Embêtant, ça arrive souvent (sourire). Mon équipe sera prête pour différents cas de figure, différentes organisations, en début comme en cours de match. Avec l'absence de (Thomas) Meunier (suspendu, ndlr), il faudra que quelqu'un le remplace, poste pour poste ou différemment. La Belgique a pris ses dispositions par rapport aux Brésiliens, est-ce qu'elle en prendra face à nous, c'est probable. La Belgique est portée vers l'avant, elle garde cette qualité-là, mais contre le Brésil, Martinez a densifié son milieu, en bloquant l'axe, et en faisant des doublettes sur les côtés, Fellaini-Meunier et Chadli-Vertonghen, pour empêcher les Brésiliens de bien utiliser ces couloirs, et en décidant de laisser, je pense volontairement, Hazard et Lukaku en positions excentrées, avec beaucoup d'appels à l'intérieur. Quand ils récupèrent le ballon, les Belges sont très performants dans les attaques rapides.

Quel sera le rôle de N'Golo Kanté ?
Il aura un rôle comme pour chaque match, avec certaines modifications par rapport à où je pense qu'il peut être le plus efficace pour notre équipe, ça peut être en fonction de l'adversaire ou en fonction de nous. +NG+ est un pion essentiel par son activité, le nombre de ballons qu'il récupère et son positionnement, il coupe beaucoup de trajectoires sur les passes offensives. Il aura un rôle important demain (mardi) comme il l'a eu à chaque match. Par rapport à Lionel Messi en 8e de finale, il avait un rôle bien précis qu'il a très bien rempli, c'est pour ça en grande partie qu'on a très peu vu Messi contre nous.

Que pensez-vous de Roberto Martinez ?
Beaucoup de respect. Cette équipe belge était une des meilleures en phase de poules de l'Euro, elle a juste eu ce coup de froid contre le Pays de Galles. C'est une génération qui se connaît. Ces joueurs évoluent dans les meilleurs clubs européens, surtout en Angleterre. Ils ont un vécu ensemble. Sans vouloir faire offense à Martinez, je pense qu'il a profité du travail de Wilmots avant lui. Il a amené sa touche, qui est un peu différente.

Que pensez-vous de votre image d'entraîneur chanceux, toujours au bon endroit au bon moment, que vous avez auprès du grand public avec une expression consacrée ?
L'image, je ne sais pas... Que je sois souvent au bon endroit au bon moment, c'est probable, je n'ai pas à me plaindre. Il y a certainement mieux que moi, il doit y avoir pire aussi. Il y a des exigences qui sont là, c'est ce qui me plaît. Ça n'a pas d'emprise sur moi, je ne suis pas très... pas vraiment... même pas du tout attaché à mon image (sourire).
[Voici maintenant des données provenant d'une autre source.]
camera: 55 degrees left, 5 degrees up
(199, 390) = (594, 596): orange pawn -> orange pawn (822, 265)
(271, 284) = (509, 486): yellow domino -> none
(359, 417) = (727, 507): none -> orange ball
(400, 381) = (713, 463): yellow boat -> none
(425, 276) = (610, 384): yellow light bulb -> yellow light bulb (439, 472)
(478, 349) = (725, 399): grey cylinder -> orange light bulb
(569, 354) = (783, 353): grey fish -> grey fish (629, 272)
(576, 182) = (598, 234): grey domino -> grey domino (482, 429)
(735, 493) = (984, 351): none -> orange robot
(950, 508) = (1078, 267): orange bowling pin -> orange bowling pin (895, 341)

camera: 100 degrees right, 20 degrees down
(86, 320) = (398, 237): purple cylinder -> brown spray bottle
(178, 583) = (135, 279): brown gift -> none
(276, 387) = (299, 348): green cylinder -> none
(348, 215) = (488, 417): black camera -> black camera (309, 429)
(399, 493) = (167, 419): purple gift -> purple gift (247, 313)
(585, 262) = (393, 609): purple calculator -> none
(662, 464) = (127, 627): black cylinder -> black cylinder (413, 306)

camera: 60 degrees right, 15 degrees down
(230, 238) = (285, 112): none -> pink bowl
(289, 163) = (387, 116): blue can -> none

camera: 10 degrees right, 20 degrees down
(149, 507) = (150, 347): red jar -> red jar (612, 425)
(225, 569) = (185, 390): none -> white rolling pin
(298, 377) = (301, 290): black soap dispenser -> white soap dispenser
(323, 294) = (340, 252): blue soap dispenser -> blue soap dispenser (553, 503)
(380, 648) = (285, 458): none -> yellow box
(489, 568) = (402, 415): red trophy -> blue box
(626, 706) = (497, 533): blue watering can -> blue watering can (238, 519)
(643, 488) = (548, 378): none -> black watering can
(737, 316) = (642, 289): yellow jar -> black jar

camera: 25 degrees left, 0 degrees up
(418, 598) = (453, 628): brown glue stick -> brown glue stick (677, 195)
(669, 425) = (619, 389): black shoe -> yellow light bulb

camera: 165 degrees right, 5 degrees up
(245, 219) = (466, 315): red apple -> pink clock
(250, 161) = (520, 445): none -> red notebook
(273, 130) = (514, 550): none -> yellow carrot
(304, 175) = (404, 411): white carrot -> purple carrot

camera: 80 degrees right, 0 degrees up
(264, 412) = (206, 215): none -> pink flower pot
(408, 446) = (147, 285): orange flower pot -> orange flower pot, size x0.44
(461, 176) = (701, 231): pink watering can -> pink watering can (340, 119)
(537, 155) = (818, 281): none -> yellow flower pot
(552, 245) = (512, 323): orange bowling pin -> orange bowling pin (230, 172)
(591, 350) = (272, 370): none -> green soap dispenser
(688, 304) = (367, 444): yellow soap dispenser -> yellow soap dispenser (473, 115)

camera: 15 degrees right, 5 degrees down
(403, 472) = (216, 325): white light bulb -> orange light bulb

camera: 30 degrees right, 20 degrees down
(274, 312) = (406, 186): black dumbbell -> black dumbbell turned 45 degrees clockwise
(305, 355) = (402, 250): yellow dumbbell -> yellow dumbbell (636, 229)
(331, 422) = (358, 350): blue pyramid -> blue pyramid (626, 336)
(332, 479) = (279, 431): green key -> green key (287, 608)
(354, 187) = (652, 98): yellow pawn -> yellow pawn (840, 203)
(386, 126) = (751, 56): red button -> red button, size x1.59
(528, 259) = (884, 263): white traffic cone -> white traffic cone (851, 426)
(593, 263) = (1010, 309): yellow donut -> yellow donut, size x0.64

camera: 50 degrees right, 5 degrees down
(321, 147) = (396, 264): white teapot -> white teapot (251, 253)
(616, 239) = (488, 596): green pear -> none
Je vis l'événement d'une manière différente de quand j'étais dans ma première vie de joueur. Je suis là pour les joueurs. Les entraîneurs ont leur importance, mais le match appartient toujours aux joueurs. C'est une fonction différente. Le plaisir, l'adrénaline, l'excitation sont là, mais ils sont différents.

Y a-t-il une mentalité revancharde après la défaite en finale de l'Euro-2016 ?
Il n'y a pas de revanche dans le football, je n'aime pas ce terme, chaque match a son contexte, ses particularités. Evidemment, ceux qui y étaient l'ont digéré mais ça fait toujours mal, on est passé à côté de quelque chose d'extraordinaire, parce que l'opportunité d'être champion d'Europe, ça peut se présenter plusieurs fois, mais quand elle se présente une fois, il faut la saisir. Là on est en demi-finale, il y a l'opportunité de jouer en finale de Coupe du monde, faisons en sorte de tout faire pour prendre cette opportunité-là, en se servant du vécu. Mais le Portugal n'est pas la Belgique. Ça demandera beaucoup d'efforts pour aller chercher ce qu'on veut.